For each of the entries below, convert its lines into a JSON list of strings with one string per line, leaving out blank lines.

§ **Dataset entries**
--------------------------------

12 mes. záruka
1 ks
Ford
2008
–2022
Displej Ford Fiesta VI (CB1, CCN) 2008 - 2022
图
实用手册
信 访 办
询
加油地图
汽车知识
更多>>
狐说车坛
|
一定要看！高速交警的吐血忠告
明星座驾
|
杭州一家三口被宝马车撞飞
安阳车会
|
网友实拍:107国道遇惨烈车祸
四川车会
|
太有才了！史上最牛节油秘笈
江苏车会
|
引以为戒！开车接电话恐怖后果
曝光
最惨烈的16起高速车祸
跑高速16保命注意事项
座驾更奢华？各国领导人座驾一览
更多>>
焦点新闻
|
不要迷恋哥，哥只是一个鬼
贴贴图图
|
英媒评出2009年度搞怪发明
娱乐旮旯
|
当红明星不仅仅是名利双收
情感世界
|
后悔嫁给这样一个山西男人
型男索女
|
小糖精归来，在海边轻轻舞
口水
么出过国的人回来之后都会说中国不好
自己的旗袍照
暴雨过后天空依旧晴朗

--------------------------------

§ **Reply**
[
  "12 mes. záruka",
  "1 ks",
  "Ford",
  "2008",
  "–2022",
  "Displej Ford Fiesta VI (CB1, CCN) 2008 - 2022",
  "图",
  "实用手册",
  "信 访 办",
  "询",
  "加油地图",
  "汽车知识",
  "更多>>",
  "狐说车坛",
  "|",
  "一定要看！高速交警的吐血忠告",
  "明星座驾",
  "|",
  "杭州一家三口被宝马车撞飞",
  "安阳车会",
  "|",
  "网友实拍:107国道遇惨烈车祸",
  "四川车会",
  "|",
  "太有才了！史上最牛节油秘笈",
  "江苏车会",
  "|",
  "引以为戒！开车接电话恐怖后果",
  "曝光",
  "最惨烈的16起高速车祸",
  "跑高速16保命注意事项",
  "座驾更奢华？各国领导人座驾一览",
  "更多>>",
  "焦点新闻",
  "|",
  "不要迷恋哥，哥只是一个鬼",
  "贴贴图图",
  "|",
  "英媒评出2009年度搞怪发明",
  "娱乐旮旯",
  "|",
  "当红明星不仅仅是名利双收",
  "情感世界",
  "|",
  "后悔嫁给这样一个山西男人",
  "型男索女",
  "|",
  "小糖精归来，在海边轻轻舞",
  "口水",
  "么出过国的人回来之后都会说中国不好",
  "自己的旗袍照",
  "暴雨过后天空依旧晴朗"
]